For a successful divorce mediation, knowledge and acceptance of the disclosure duties by both parties at the outset of the process is key to building the trust necessary for a successful, efficient divorce process. An effective mediation process will help identify the assets and liabilities which need to be dealt with, including many that might not be so obvious – for example; sick and vacation pay accruals, and years of service contributed to a pension plan. Once a full disclosure is made, a trained family law mediator will then help the parties understand the character of the items, whether separate or community property or debt, and the impact of income and expenses on issues such as child and spousal support.
In all divorce cases, spouses have a fiduciary duty to disclose their finances to each other. This obligation is ongoing and requires that the parties update and augment their legal family law disclosure documents throughout the family court divorce process until judgment has been granted by the court. Failure to do so, even if the party believes it to be separate property, can result in a set-aside or reversal of the judgment and an award of the non-disclosed asset to the other party without offset.

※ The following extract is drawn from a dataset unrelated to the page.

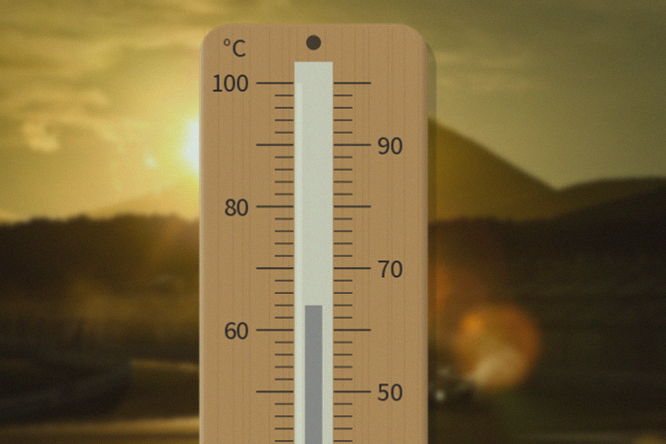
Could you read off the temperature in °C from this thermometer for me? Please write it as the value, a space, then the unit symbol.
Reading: 64 °C
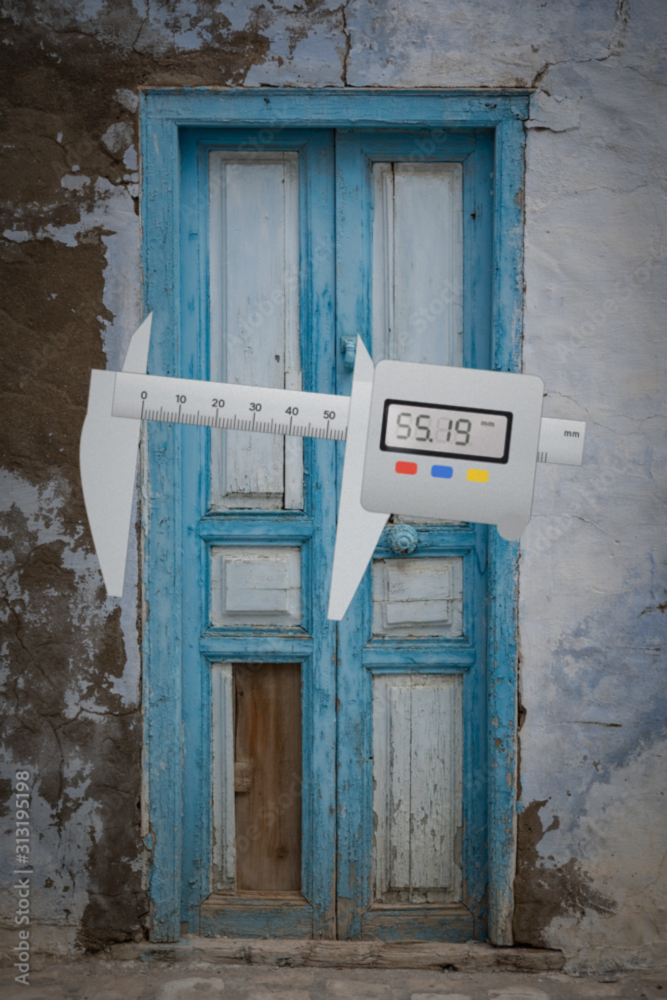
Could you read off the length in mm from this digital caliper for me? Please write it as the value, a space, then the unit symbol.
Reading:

“Hiding the ball” can be costly –think of the well-known lottery case (In Re Marriage of Rossi) where one party failed to disclose the $1.3 million winnings of a California lottery ticket and despite the party’s contention that the winnings were separate property, the family law court awarded the non-disclosed asset in its entirety to the other party.
Mediation is a great way to resolve a divorce amicably, but even in mediation, both parties will be required to make a full and complete financial disclosure to the other. By knowing this obligation at the outset can lead to an orderly, respectful, economical and complete resolution.